A post shared by Caitlin H. (@mylovesubliminal) on

(i do love me some spicy sausage, though, but someone really ought to have warned me that the hot mustard is no joke) the hot potato salad had a bit too many fennel seeds, but i will always scarf down so much german beige food. and i definitely got a laugenbretzel on the way out, although again, foiled by the incredibly hot mustard. 10/10 would still eat again.

i also had to take a photo of this backdrop for selfies, and man oh man did i cackle loudly:



rammstein has a song called "küss mich" and it's...sort of about kissing...but like...not where you'd think? uh, anyway.

so oktoberfest in toronto was a joy - you'd be surprised at how willing you are to dance at the front of the stage after three beers - and i lost track of how many times i gushed, "oh my god, this is adorable." i mean, i don't think i'd ever be taking the trip to munich for the real thing - munich's expensive, and oktoberfest there is overrun with tourists - but i would clearly go back to berlin for lichterfeste in october. it seems like a given that r+ is going out on tour next year, but on the off-chance that they don't, i'm definitely planning on making that trip. berlin in october, please yes.

prince's gate even reminds me of brandenburger tor, ugh my heart:



tangentially related: i'm currently obsessed with good german chocolate ritter sport. even more so if i can find one in its original german packaging.

but here and now, though, most people are focusing on the fact that it's a long weekend coming up; it's canadian thanksgiving this sunday, so everyone's getting time off and travel plans in place and so on. but me - and i think i mentioned this before, but whatever - i'm staying here in toronto, for what i'm pretty sure is my first-ever thanksgiving long weekend not spent in kingston. i'm serious - i thought on it, and i can't recall a single thanksgiving that i didn't go home for. thanksgiving's always been a part of it, but it's been more so because both my birthday (the 9th) and my father's birthday (the 11th) are around the holiday, so it's a "three birds with one stone" scenario.

this year, though, i dunno. i just don't really feel it. it's a lot of maneuvering and coordination to get me to and from the island where my mom and stepdad live, and i wouldn't even be there for very long, and it's too much money for me right now. also, my dad and stepmom are only just getting back from croatia & austria on the 6th, and they already told me that they're not planning on doing anything for thanksgiving sunday. so now hopefully i don't feel too bummed out to miss the family thanksgiving, and likewise my birthday, because left to my own devices i can't see myself actually doing anything on my birthday.

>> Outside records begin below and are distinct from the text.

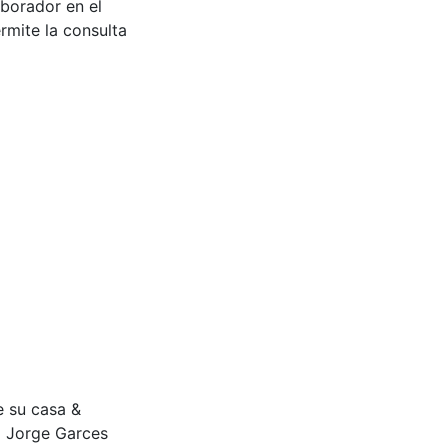
aborador en el
rmite la consulta
de su casa &
 Jorge Garces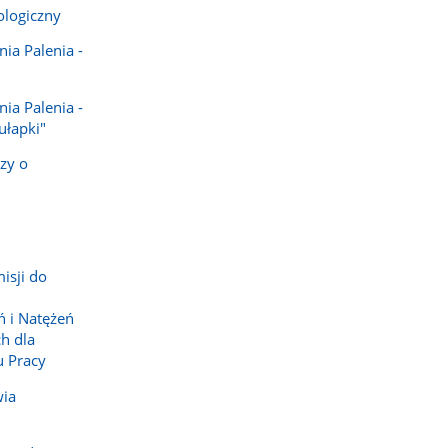
logiczny
ia Palenia -
ia Palenia -
ułapki"
zy o
isji do
ń i Natężeń
h dla
 Pracy
wia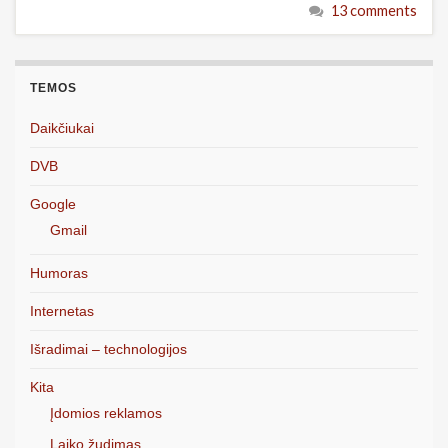
13 comments
TEMOS
Daikčiukai
DVB
Google
Gmail
Humoras
Internetas
Išradimai – technologijos
Kita
Įdomios reklamos
Laiko žudimas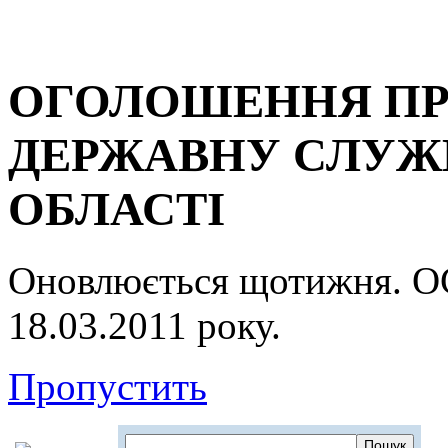
ОГОЛОШЕННЯ ПР
ДЕРЖАВНУ СЛУЖБ
ОБЛАСТІ
Оновлюється щотижня.
18.03.2011 року.
Пропустить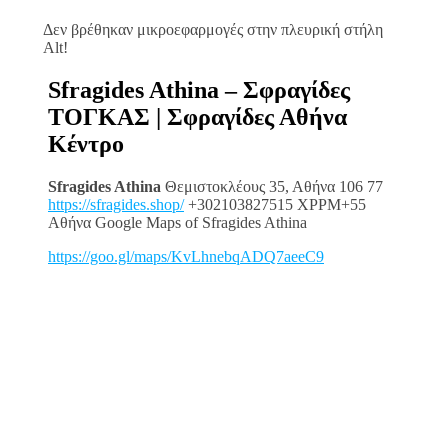
Δεν βρέθηκαν μικροεφαρμογές στην πλευρική στήλη
Alt!
Sfragides Athina – Σφραγίδες
ΤΟΓΚΑΣ | Σφραγίδες Αθήνα
Κέντρο
Sfragides Athina
Θεμιστοκλέους 35, Αθήνα 106 77
https://sfragides.shop/
+302103827515 XPPM+55
Αθήνα Google Maps of Sfragides Athina
https://goo.gl/maps/KvLhnebqADQ7aeeC9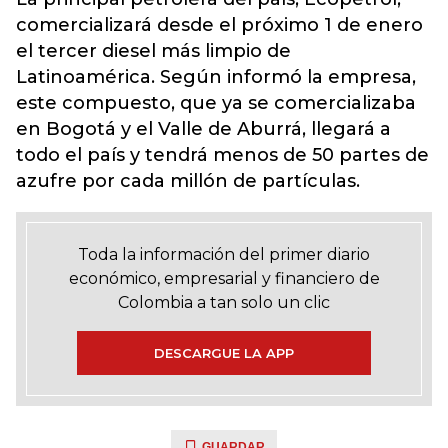
comercializará desde el próximo 1 de enero
el tercer diesel más limpio de
Latinoamérica. Según informó la empresa,
este compuesto, que ya se comercializaba
en Bogotá y el Valle de Aburrá, llegará a
todo el país y tendrá menos de 50 partes de
azufre por cada millón de partículas.
Toda la información del primer diario
económico, empresarial y financiero de
Colombia a tan solo un clic
DESCARGUE LA APP
GUARDAR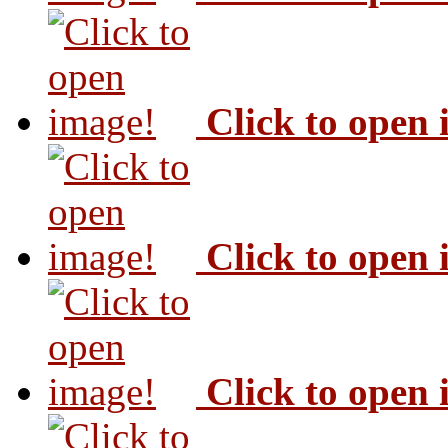
Click to open
Click to open
Click to open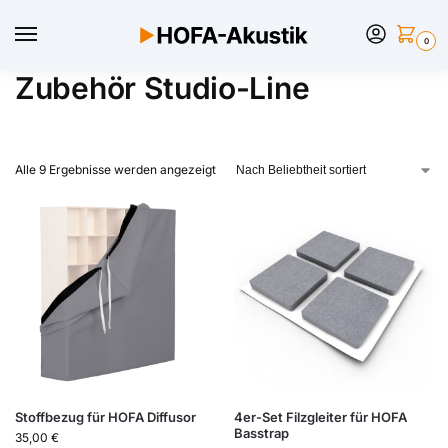
0
Zubehör Studio-Line
Alle 9 Ergebnisse werden angezeigt
Stoffbezug für HOFA Diffusor
4er-Set Filzgleiter für HOFA
Basstrap
35,00
€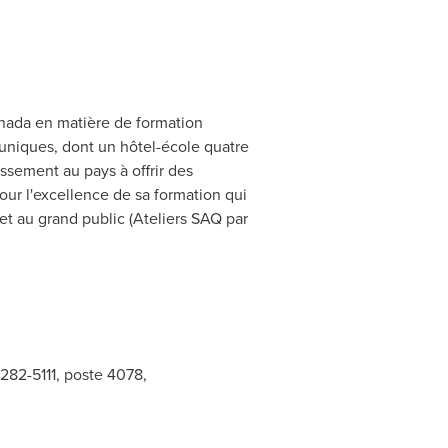
nada
en matière de formation
s uniques, dont un hôtel-école quatre
issement au pays à offrir des
our l'excellence de sa formation qui
et au grand public (Ateliers SAQ par
282-5111, poste 4078,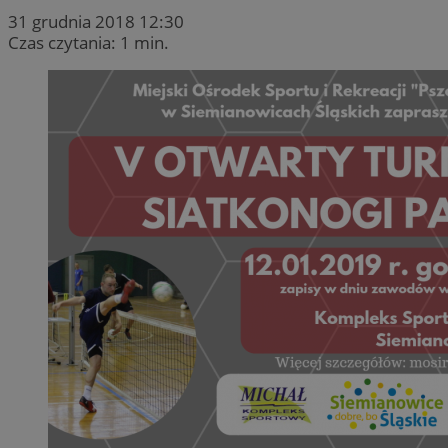
31 grudnia 2018 12:30
Czas czytania: 1 min.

ooof, does that sound depressing? i hope it doesn't sound that depressing. i'm just one of those people who's never made that big of a deal of my own birthday, mostly because, as i noted above, i've always been home with my family on the actual day. and honestly, as you get older, it's not even that big a deal, you know? it's really what you make of it. if you want to declare a "birthday week" or whatever, fine, sure - then it's a deal. but if you're not that motivated to make it into a big goddamn day for yourself, then that's how it is. (i'm probably too jaded and burned from my youth and the majority of my friends flaking out from my birthday parties, come to think of it.)

so in reality, i'm likely going to spend my birthday doing very little, unless i decide to hit up the movies or grab a nice (yet cheap) lunch somewhere. i'm easy to please, and i like my own company. (also, straight up, i am poor, my guys. i don't have the cash to splash out on a day of good times for myself. at least i don't have - and have never had - expensive wants or needs.) but i can unequivocally say that a year ago, i didn't expect to be back here, sitting around my apartment in my pjs all day and searching for jobs to apply for. that's the thing about life, though - you gotta be ready to roll with the punches, whatever happens. dust yourself off and get back to it.

and with that, i'm continuing to get back to it. enjoy the first week of the best month!